Tracy Morgan's main crime on that sad night in Nashville, TN is not that he is a back man who needs to bone up on his African American history and see the light, as a result, as so many white and other LGBT bloggers and internet comment posters seem to believe. No, his main crime is that he is a wounded, perhaps mean-spirited, perhaps hate-filled, clueless individual who, like so many comedians and shock jock radio hosts and Fox News commentators and American Tea Party members and Republican politicians and members of The Christian Right and reality television "stars" and black churchgoers and Donald Trump and Sarah Palin and countless other Americans--first and foremost need to understand they are coming from a place of mean-spiritedness that is harmful and destructive. And right after that is the truth that many of these same people, Tracy Morgan included, also often speak from a place of heterosexual privilege. Third, these same people need to simply wake up to the fact that hate speech and hate-filled actions of every kind really have no place in the public or even private speech, truth be told, of a civilized society. Finally, there needs to be the simple realization and deep understanding that none of us are free until all of us are free. Hallelujah!
2 comments:
As long as our culture celebrates comedy and comedians who target disadvantaged groups of people, these incidents will continue to happen. Sorry, but I'm not feeling Tracy Morgan at all. I've got zero sympathy for anyone who'd joke about killing kids. The easiest way for him to have avoided feedback from racist White LGBT folk was to not have opened the door for same! Morgan deserves whatever drama comes his way.

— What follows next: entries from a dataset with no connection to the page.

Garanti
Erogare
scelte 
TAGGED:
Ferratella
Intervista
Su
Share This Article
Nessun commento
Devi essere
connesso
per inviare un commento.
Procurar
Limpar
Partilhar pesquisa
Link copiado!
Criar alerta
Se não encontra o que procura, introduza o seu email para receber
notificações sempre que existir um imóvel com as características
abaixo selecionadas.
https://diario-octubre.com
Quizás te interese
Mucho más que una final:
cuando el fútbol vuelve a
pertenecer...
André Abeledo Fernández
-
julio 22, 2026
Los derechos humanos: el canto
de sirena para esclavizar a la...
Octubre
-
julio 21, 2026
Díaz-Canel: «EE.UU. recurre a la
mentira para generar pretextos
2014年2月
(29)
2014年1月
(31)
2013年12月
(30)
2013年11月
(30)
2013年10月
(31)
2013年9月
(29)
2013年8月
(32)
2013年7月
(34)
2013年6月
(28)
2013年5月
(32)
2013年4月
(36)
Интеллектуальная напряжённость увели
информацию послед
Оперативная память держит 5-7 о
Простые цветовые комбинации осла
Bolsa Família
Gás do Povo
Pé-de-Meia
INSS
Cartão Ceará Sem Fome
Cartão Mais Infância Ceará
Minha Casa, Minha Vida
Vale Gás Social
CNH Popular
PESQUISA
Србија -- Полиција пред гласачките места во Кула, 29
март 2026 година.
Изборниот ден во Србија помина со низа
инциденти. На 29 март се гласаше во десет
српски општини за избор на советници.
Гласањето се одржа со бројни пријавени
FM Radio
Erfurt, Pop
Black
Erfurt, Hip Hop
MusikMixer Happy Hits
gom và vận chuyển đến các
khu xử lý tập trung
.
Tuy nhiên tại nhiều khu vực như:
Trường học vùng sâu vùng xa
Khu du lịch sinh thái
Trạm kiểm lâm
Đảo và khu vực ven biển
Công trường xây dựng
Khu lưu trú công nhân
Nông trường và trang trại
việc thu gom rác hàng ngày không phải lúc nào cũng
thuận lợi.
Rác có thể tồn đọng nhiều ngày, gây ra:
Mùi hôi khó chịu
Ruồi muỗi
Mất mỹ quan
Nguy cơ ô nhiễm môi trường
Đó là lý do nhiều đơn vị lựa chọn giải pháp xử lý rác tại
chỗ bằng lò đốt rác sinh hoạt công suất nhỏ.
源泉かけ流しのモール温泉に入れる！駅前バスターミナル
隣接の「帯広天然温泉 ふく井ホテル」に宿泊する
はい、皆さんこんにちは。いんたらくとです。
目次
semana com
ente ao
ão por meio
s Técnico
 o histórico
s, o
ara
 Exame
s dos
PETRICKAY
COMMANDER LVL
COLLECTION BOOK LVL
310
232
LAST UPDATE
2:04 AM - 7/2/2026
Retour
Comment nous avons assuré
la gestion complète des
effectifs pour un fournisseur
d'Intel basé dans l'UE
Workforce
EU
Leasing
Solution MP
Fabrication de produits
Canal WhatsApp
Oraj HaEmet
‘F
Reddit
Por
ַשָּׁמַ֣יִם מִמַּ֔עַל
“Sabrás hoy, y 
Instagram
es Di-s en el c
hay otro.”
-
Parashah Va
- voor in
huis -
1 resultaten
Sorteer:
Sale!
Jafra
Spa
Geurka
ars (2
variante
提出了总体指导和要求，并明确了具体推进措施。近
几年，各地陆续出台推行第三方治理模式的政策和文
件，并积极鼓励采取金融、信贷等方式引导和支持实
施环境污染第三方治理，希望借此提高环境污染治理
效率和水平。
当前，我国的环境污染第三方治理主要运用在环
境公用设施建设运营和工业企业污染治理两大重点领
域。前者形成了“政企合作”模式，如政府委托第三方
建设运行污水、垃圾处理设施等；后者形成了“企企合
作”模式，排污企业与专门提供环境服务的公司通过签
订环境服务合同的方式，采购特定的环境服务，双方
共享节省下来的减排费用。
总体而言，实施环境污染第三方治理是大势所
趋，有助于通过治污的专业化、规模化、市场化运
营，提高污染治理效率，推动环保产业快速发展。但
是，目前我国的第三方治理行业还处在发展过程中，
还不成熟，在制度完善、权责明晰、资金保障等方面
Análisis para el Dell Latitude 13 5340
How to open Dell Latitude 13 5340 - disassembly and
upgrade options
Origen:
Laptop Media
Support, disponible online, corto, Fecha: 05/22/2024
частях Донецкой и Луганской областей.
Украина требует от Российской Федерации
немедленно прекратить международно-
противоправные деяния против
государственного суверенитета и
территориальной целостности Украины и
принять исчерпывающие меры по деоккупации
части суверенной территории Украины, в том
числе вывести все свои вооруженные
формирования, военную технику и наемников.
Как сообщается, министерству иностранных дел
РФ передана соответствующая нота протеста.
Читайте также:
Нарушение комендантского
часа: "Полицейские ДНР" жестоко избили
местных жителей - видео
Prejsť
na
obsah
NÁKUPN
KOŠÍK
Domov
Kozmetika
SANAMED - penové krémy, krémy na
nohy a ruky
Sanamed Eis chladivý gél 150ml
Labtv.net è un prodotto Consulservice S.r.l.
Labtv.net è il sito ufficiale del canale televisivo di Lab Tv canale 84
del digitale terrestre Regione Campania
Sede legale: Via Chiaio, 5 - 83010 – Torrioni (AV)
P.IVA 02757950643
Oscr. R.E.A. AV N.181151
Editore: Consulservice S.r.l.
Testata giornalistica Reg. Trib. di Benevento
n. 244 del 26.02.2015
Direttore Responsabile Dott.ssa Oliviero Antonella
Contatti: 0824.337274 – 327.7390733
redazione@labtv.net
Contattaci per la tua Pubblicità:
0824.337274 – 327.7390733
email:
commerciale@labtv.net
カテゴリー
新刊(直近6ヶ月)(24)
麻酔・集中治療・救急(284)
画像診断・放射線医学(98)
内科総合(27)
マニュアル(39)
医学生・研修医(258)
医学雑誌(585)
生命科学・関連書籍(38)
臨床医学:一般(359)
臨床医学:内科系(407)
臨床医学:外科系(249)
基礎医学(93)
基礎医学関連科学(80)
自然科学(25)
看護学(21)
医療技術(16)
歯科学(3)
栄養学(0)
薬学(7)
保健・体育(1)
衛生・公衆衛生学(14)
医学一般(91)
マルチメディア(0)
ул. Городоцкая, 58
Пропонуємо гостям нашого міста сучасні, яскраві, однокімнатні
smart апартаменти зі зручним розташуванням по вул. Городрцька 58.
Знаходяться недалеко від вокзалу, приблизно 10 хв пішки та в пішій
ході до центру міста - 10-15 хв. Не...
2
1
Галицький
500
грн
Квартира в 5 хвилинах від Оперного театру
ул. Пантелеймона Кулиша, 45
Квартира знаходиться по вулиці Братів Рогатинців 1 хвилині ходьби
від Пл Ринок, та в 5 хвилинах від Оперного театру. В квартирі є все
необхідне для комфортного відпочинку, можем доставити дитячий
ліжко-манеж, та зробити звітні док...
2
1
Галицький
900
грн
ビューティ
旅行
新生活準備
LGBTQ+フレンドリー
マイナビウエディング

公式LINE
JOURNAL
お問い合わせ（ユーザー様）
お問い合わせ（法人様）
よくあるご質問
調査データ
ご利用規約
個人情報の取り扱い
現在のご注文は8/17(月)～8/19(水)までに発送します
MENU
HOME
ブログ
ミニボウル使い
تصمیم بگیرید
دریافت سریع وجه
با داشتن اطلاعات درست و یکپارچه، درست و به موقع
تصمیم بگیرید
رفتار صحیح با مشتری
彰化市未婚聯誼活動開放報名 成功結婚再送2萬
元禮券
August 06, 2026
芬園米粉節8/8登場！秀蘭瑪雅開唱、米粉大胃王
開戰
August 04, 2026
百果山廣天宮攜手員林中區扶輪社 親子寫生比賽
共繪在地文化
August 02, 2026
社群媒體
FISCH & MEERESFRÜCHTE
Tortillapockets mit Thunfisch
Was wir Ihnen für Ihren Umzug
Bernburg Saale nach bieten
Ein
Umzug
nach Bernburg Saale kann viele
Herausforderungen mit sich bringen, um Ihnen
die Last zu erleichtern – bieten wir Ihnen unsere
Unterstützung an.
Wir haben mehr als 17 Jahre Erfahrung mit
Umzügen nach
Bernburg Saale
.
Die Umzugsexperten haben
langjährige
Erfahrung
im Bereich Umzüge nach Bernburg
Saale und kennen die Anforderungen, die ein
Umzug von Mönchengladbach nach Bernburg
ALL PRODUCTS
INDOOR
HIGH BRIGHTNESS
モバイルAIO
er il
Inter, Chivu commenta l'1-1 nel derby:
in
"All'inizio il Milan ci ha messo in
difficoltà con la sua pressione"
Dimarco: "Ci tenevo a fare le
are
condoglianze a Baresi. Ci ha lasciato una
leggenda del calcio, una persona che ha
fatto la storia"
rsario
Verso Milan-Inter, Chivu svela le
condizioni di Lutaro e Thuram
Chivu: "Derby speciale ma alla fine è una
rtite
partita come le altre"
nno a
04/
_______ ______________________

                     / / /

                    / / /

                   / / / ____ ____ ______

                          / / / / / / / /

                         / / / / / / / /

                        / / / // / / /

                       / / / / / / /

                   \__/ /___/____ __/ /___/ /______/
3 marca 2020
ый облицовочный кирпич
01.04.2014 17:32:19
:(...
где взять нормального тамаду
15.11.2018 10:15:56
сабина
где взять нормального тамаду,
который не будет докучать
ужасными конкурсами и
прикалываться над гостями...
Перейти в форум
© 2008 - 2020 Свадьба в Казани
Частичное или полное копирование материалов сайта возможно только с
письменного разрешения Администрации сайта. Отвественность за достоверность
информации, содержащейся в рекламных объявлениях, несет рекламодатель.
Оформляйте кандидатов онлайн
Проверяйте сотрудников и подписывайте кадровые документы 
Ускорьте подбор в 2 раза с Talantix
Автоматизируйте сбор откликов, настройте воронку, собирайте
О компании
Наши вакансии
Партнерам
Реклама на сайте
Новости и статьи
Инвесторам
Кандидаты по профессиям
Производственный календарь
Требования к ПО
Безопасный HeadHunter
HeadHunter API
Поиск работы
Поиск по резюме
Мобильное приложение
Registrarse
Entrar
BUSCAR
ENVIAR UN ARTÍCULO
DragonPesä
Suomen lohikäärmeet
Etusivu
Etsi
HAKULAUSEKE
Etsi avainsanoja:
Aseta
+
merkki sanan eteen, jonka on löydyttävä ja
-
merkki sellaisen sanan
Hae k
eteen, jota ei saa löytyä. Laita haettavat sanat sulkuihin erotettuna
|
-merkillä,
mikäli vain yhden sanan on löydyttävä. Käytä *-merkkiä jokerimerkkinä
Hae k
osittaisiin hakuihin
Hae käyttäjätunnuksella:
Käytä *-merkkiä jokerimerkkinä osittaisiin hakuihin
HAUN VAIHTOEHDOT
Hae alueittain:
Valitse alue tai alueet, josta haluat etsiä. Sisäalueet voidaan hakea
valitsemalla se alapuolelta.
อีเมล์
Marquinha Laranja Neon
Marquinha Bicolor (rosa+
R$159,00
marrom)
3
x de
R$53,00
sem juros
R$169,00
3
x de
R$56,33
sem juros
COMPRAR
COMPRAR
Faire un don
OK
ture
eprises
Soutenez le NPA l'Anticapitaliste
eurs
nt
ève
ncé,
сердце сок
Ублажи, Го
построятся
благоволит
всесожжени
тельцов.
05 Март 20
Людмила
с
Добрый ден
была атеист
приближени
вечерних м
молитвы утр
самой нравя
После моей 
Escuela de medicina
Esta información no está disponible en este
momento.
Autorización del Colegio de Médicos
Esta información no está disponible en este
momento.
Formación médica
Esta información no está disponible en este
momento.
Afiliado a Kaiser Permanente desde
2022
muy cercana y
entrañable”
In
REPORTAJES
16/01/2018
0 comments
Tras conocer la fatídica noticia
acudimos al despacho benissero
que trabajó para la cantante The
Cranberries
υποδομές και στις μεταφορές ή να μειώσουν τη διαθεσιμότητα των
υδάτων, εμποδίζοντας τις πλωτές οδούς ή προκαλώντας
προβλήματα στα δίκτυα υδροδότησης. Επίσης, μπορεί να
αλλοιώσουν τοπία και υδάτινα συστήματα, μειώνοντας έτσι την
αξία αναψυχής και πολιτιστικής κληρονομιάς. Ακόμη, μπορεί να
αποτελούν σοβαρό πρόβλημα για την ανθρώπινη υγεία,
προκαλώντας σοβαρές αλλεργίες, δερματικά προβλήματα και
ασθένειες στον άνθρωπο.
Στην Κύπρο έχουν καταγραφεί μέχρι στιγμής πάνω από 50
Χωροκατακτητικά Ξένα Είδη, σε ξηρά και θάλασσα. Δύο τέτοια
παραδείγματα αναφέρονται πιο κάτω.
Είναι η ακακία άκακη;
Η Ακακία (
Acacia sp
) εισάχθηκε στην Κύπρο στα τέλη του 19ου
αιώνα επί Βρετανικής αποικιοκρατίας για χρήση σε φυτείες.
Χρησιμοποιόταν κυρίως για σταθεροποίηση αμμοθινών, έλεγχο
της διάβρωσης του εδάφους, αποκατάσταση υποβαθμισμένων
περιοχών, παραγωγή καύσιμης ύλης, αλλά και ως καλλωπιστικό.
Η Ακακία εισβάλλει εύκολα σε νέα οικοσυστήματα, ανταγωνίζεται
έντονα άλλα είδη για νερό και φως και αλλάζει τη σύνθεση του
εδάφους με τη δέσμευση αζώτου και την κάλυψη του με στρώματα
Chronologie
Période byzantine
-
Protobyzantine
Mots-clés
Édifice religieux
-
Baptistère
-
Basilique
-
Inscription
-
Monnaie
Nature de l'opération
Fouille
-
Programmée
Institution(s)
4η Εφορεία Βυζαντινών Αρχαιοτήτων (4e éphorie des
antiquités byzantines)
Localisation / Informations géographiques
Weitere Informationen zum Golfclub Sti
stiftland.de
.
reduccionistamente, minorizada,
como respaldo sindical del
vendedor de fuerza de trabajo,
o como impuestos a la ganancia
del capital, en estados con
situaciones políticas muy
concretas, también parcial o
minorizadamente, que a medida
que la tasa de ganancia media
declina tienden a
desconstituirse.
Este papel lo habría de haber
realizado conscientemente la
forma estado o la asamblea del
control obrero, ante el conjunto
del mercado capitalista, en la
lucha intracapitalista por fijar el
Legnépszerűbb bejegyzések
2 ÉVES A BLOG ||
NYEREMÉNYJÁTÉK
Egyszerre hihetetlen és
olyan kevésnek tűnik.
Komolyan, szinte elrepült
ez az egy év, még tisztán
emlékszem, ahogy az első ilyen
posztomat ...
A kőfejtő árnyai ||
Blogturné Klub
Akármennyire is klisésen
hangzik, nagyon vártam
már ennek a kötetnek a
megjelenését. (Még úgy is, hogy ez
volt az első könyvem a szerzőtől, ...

Yes. I, of course am not defending Tracy Morgan. I certainly am not sympathizing with him. In fact what I believed I was doing in this piece, to some extent, was pointing to the larger issue of the cultural ethos in this country of mean-spiritedness and bigotry in the name of comedy, politics, entertainment (many reality shows) and many other various aspects of American "culture." However, I believe I understand your point and am not in disagreement with my understanding of that point.
At the same time I felt and continue to feel the need to point out things like some LGBT people's racist response to events like this. I tried to make my most important stance be the one that was expressed in my last paragraph. I may not have succeeded at that sufficiently enough. I suppose the easiest contextual explanation for this post is my belief that two wrongs don't make a right. And I understand that in the case of events as egregious as Tracy Morgan's recent "performance" such a stance is often not that appreciated. I get that.